Le tue istruzioni. Prosegui, per favore, la discussione sulla perifrasi «andare a + infinito» dopo l'ultimo messaggio riportato.

Estratto della pagina.
○ ○ ○ ○

Lo que os voy a enseñar es... = Lo que os enseño es...

Ir a + infinitivo es una perífrasis de uso diario en español. @bearded Non so... A me sembra un calco dallo spagnolo, no?


----------



## Olaszinhok

En mi opinión, és un  desarrollo espontáneo del italiano, no creo que se trate de un calco del francés ni del español. Por otro lado, esa perífrasis existe en casi todos los idiomas romances. Lo curioso es que en catalán expresa una acción pasada. _Vaig cantar_ - canté/ _cantai/ ho cantato_.


----------



## danieleferrari

Olaszinhok said:


> Por otro lado, esa perífrasis existe en casi todos los idiomas romances.


Sì, quello sì, ma secondo me c'è anche un calco di mezzo...


----------



## Olaszinhok

I calchi sintattici non si trasferiscono così facilmente da una lingua ad un'altra. Tanto più il francese e lo spagnolo che non hanno una gran presa sull'italiano odierno. Il francese la ebbe in passato, ma andare a + infinito è un'espressione piuttosto recente. Tutto sempre seconde me.


----------



## violapais

Desde mi punto de vista otra traducción de "voy a dormir" sería "adesso dormo". Está claro que el hablante no va a hacerlo ya, pero es algo que hará en breve y habla en presente. Diría lo mismo de "voy a comer" (adesso mangio). En ambos casos la forma "vado a mangiare"/"vado a dormire" suena bien, pero por ejemplo no se puede decir "vado a cantare"... se usa "Adesso canto"/"Tra poco canto".


----------



## bearded

Olaszinhok said:


> andare a + infinito è un'espressione piuttosto recente.


Secondo l'Accademia della Crusca:


> Perifrasi italiane corrispondenti a queste straniere (_andare a_ + infinito, anche _venire di_ + infinito) sono note nel Settecento, probabilmente proprio per influenza del francese, ma vengono rapidamente respinte dalla lingua letteraria


( Consulenza Linguistica - Accademia della Crusca )

○ ○ ○ ○

Voci elencate.
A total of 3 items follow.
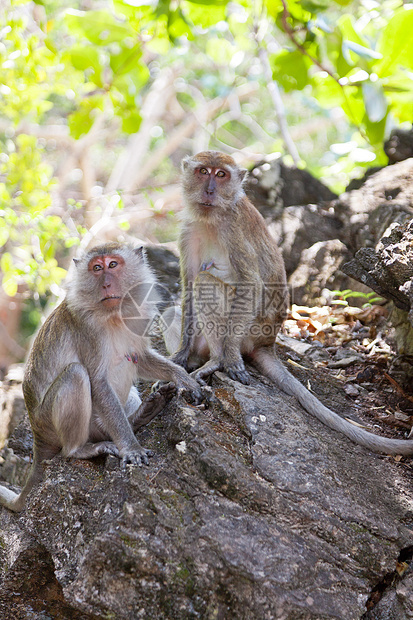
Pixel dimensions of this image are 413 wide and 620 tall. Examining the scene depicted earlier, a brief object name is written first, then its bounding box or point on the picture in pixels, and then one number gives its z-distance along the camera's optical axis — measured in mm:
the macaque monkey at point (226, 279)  4352
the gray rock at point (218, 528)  2779
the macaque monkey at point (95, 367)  3619
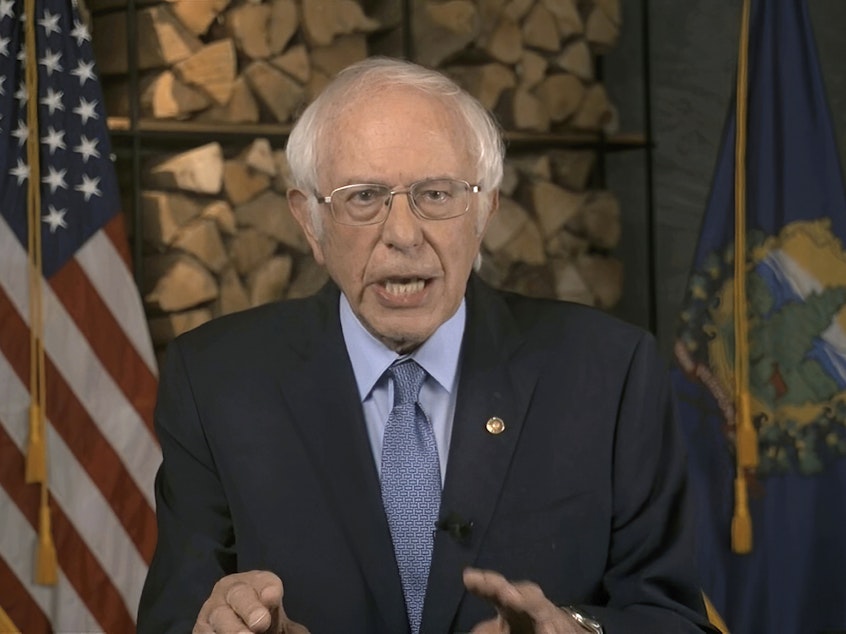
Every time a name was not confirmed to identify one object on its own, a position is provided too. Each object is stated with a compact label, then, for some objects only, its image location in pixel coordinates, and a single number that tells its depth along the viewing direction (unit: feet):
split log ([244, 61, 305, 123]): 10.85
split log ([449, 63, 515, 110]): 11.94
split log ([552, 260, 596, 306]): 12.46
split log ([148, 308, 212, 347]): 10.58
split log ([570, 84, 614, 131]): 12.69
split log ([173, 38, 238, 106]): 10.52
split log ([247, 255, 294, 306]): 10.89
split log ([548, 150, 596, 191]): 12.62
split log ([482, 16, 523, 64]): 12.05
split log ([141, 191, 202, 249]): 10.41
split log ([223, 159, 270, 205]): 10.71
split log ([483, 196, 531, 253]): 12.01
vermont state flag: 10.27
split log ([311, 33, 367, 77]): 11.23
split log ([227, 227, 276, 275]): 10.79
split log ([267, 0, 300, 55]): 10.88
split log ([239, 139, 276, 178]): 10.77
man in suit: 5.70
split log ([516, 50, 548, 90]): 12.23
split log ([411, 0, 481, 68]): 11.85
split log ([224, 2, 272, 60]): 10.64
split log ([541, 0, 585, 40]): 12.43
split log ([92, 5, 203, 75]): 10.41
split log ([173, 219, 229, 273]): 10.45
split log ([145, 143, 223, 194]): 10.43
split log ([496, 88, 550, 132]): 12.14
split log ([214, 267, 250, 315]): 10.70
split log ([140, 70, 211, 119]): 10.46
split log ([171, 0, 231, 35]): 10.48
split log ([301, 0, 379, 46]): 11.08
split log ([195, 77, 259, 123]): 10.75
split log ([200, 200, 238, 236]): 10.55
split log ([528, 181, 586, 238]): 12.30
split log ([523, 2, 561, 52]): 12.25
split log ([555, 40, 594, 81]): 12.50
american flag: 9.41
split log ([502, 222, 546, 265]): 12.14
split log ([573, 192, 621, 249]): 12.68
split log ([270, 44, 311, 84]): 10.94
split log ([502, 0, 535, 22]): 12.17
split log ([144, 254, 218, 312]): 10.44
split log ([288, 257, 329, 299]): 11.19
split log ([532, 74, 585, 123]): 12.44
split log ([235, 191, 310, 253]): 10.84
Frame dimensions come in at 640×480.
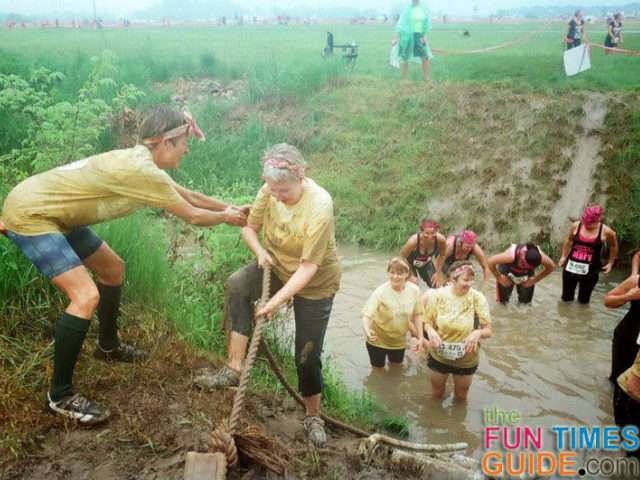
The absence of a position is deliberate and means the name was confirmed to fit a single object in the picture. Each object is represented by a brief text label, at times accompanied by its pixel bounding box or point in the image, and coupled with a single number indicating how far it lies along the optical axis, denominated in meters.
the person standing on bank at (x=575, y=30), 17.72
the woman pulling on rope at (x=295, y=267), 3.98
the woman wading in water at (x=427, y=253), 7.95
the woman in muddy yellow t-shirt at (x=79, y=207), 3.54
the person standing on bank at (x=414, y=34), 15.69
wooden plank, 3.20
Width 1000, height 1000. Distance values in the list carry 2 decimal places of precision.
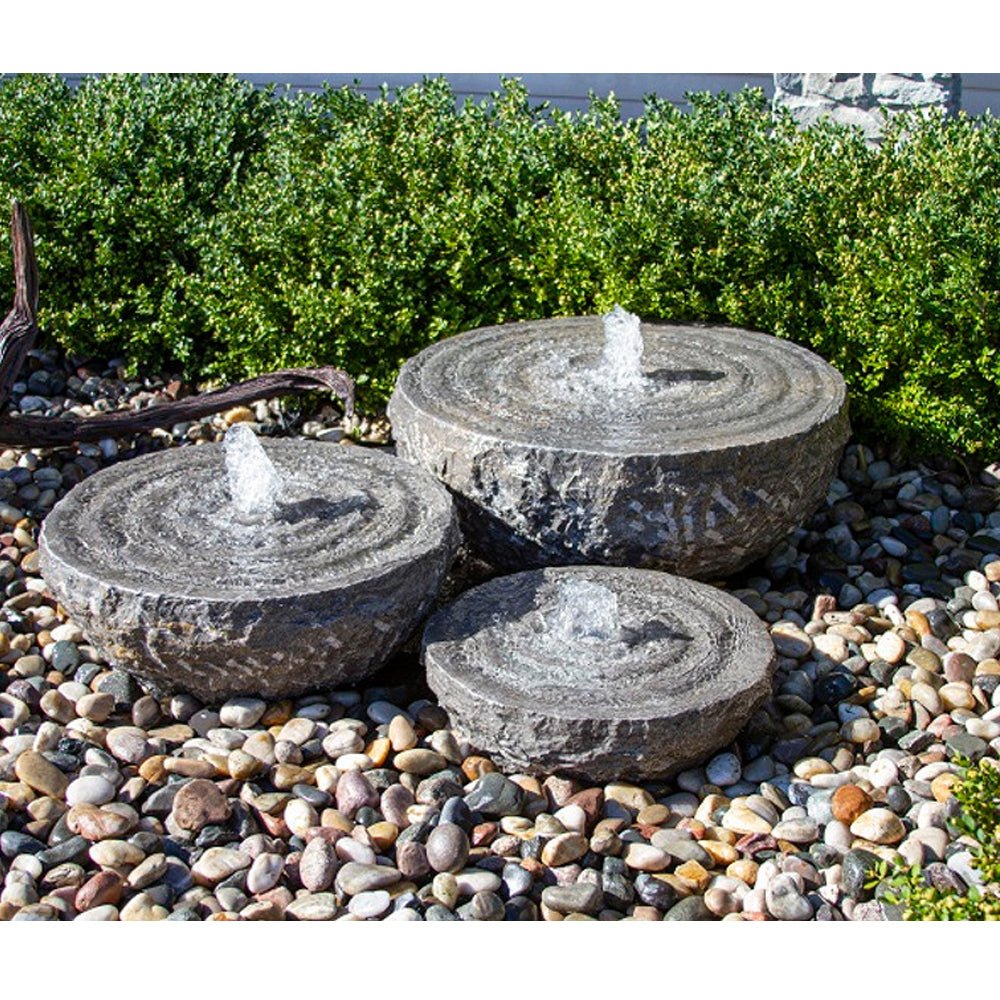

○ ○ ○ ○

Risposta all'esercizio.
----------



## Olaszinhok

bearded said:


> ( Andiamo a... servire la risposta! - Consulenza Linguistica - Accademia della Crusca )


Subito respinte, perché rispuntate negli ultimi decenni con forme anche particolari come* andrò a dire, andrò a mostrare*?!
Negli anni ottanta/novanta non si usavano, ero a scuola e poi all'università e non mi capitava di sentirle.


----------



## bearded

Olaszinhok said:


> rispuntate negli ultimi decenni


Io ho solo contestato il fatto che l'espressione ''andare a + infinito'' (in senso temporale) sia _piuttosto recente. _A parte la sua diffusione, l'espressione era nota fin dal Settecento.


----------



## Olaszinhok

Nel Settecento poteva certamente essere un calco dal francese, ma occorre ricordare che gli scrittori e le persone di cultura in genere parlavano tutti francese, talvolta meglio dell'italiano.


----------



## bearded

Olaszinhok said:


> Nel Settecento poteva certamente essere un calco dal francese


Però, trattandosi della medesima espressione oggi 'rispuntata', secondo me resta un calco dal francese anche oggi - e sia pure un calco di antica data.


----------



## danieleferrari

Indipendentemente dall'origine, a me sembra una struttura ampollosa, dal significato semantico pari a zero, e tipica dell'italiano neostandard, non regionale.


----------



## Olaszinhok

bearded said:


> , secondo me resta un calco dal francese anche oggi - e sia pure un calco di antica data.


Su questo avrei ancora i miei dubbi, ma va bene così. Sennò non la finiamo più, e poi mi comincia una lezione. Grazie mille per il collegamento della Crusca.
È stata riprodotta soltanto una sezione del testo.